[Source information Boundary: Start]
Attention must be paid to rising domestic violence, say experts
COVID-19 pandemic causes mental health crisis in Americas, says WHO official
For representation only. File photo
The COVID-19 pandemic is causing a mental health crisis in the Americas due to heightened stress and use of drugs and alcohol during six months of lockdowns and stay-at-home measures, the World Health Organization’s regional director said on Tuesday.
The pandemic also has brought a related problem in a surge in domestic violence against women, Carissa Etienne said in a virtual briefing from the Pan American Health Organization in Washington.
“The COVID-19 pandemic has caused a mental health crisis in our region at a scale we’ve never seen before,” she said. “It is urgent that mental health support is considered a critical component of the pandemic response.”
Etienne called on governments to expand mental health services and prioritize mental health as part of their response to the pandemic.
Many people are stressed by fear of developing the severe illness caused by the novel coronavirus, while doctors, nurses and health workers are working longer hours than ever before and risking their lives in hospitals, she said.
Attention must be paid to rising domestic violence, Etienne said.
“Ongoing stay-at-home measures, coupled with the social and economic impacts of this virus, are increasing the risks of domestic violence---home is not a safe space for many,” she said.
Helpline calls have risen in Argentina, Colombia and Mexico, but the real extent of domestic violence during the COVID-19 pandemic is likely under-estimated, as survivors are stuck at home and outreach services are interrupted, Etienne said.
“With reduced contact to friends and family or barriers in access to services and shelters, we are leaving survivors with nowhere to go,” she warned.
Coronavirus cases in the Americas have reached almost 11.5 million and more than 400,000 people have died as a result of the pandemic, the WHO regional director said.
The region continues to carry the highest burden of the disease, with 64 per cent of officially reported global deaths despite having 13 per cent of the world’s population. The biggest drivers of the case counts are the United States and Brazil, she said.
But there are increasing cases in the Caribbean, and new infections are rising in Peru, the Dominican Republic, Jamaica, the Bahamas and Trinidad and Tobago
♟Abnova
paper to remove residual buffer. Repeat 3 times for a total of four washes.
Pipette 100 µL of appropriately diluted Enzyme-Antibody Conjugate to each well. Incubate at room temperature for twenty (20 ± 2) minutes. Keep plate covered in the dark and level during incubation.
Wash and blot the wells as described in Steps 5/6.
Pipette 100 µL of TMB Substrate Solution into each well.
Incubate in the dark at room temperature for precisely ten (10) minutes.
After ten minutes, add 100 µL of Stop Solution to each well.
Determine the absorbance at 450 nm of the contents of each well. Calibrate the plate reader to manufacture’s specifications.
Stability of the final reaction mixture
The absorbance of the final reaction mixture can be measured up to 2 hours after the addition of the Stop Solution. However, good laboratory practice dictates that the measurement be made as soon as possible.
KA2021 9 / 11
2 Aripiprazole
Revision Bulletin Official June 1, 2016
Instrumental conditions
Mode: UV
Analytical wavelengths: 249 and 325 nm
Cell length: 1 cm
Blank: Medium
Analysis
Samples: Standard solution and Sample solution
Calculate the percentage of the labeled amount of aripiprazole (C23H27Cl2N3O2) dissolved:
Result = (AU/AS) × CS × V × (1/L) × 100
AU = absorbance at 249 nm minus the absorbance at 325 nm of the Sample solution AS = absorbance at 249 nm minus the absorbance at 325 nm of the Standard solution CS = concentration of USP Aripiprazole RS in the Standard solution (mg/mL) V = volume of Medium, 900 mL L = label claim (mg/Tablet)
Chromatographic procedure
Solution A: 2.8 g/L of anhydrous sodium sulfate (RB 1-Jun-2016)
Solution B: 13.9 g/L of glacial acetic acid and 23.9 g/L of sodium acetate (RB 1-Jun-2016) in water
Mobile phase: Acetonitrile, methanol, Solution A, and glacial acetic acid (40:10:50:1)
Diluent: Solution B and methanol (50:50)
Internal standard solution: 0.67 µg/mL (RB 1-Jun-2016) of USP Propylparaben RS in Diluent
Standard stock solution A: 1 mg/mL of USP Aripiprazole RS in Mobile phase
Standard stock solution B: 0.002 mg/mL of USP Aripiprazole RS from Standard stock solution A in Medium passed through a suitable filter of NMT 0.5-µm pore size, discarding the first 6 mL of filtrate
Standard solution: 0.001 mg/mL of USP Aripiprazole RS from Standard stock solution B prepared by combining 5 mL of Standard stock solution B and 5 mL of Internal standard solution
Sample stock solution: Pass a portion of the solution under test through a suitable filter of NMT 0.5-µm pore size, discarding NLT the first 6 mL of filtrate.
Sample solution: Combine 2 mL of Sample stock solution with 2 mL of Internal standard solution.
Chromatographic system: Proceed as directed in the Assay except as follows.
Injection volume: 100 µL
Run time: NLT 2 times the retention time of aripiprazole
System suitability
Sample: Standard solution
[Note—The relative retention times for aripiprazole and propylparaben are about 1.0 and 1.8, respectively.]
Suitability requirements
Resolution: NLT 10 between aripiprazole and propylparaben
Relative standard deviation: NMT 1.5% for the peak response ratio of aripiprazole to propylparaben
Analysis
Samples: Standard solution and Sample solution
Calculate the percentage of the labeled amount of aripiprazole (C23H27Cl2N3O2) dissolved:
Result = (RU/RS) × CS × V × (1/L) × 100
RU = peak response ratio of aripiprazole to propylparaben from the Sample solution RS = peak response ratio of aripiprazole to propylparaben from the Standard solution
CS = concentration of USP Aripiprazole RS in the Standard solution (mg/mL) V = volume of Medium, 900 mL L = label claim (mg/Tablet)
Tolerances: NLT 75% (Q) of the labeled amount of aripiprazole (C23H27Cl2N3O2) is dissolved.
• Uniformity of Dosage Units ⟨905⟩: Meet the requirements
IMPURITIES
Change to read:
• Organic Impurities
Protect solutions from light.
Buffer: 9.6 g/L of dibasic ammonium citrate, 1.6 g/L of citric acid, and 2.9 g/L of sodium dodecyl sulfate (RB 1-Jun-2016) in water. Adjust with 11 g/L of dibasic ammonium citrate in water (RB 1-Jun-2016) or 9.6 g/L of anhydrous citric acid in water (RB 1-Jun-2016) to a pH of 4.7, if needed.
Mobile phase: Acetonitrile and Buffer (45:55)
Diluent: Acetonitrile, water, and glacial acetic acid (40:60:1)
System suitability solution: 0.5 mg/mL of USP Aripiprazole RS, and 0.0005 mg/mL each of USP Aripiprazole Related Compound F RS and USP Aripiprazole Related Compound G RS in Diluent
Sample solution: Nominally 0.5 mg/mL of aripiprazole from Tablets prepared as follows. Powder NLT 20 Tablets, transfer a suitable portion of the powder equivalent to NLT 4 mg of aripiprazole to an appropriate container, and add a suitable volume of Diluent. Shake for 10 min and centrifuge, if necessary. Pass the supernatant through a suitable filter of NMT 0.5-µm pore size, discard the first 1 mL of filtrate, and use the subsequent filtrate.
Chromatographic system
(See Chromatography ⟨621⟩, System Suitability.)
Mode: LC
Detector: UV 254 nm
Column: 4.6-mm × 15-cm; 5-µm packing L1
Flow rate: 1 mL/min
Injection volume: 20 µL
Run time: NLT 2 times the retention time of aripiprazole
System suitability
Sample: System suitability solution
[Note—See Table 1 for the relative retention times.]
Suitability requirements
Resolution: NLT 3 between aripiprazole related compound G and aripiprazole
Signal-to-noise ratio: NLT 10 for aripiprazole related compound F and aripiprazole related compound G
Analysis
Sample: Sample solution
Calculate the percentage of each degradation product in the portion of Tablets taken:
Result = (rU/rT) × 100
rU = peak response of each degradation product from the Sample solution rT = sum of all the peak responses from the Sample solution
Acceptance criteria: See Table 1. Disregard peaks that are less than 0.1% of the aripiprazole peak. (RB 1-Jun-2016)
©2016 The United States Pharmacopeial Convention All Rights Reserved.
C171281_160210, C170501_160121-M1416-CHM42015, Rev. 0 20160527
[Source information Boundary: End]
# Problem to work on:
Out of the preceding entries, pull each line that contains the word "dark".

# Output:
Pipette 100 µL of appropriately diluted Enzyme-Antibody Conjugate to each well. Incubate at room temperature for twenty (20 ± 2) minutes. Keep plate covered in the dark and level during incubation.
Incubate in the dark at room temperature for precisely ten (10) minutes.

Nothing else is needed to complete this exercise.